Exercise>
Pull out the rows below from the line with "name author: (Walter) Kuntze" up to and including the line with "locality: Common in Cartillo de Principe", and reproduce each one word for word.

Exercise inputs>
# # # # # # #
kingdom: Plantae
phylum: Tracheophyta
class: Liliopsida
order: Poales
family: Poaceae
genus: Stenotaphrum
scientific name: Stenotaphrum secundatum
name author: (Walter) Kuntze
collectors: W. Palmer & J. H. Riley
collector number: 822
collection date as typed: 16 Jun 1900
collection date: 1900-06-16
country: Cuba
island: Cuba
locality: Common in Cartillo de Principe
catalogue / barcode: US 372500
# # # # # # #
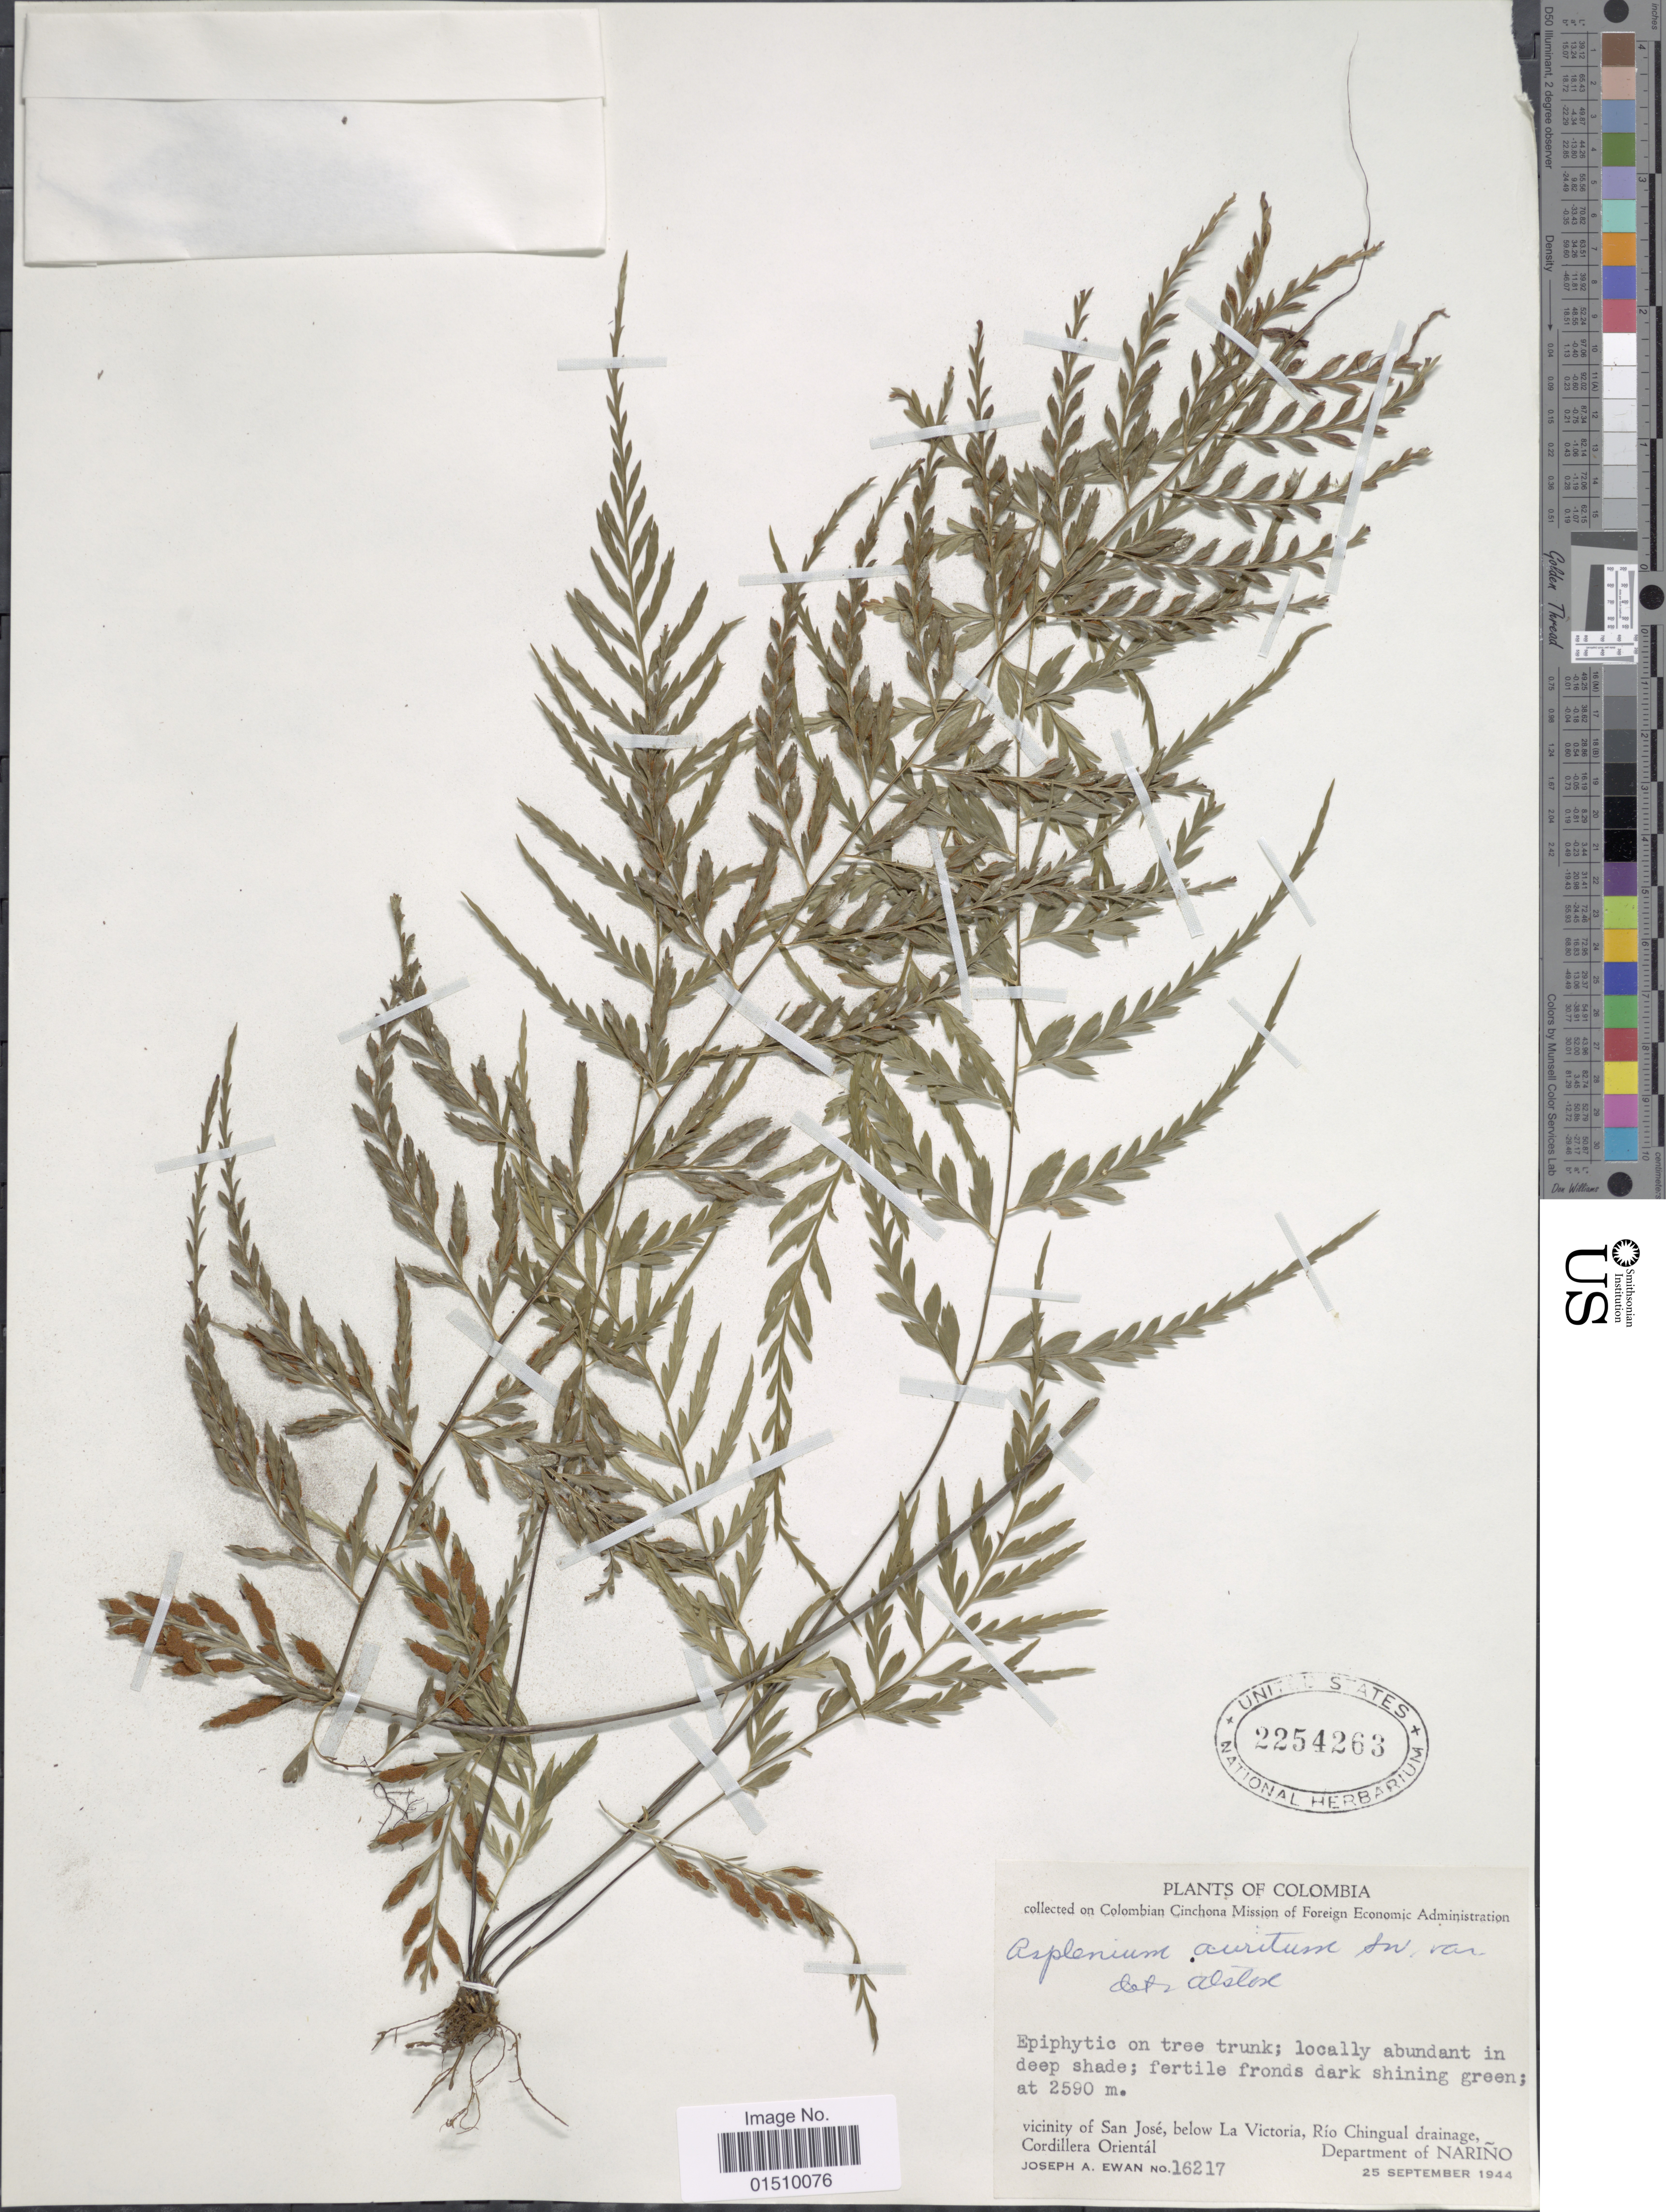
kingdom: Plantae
# # # # # # #
Exercise answer>
name author: (Walter) Kuntze
collectors: W. Palmer & J. H. Riley
collector number: 822
collection date as typed: 16 Jun 1900
collection date: 1900-06-16
country: Cuba
island: Cuba
locality: Common in Cartillo de Principe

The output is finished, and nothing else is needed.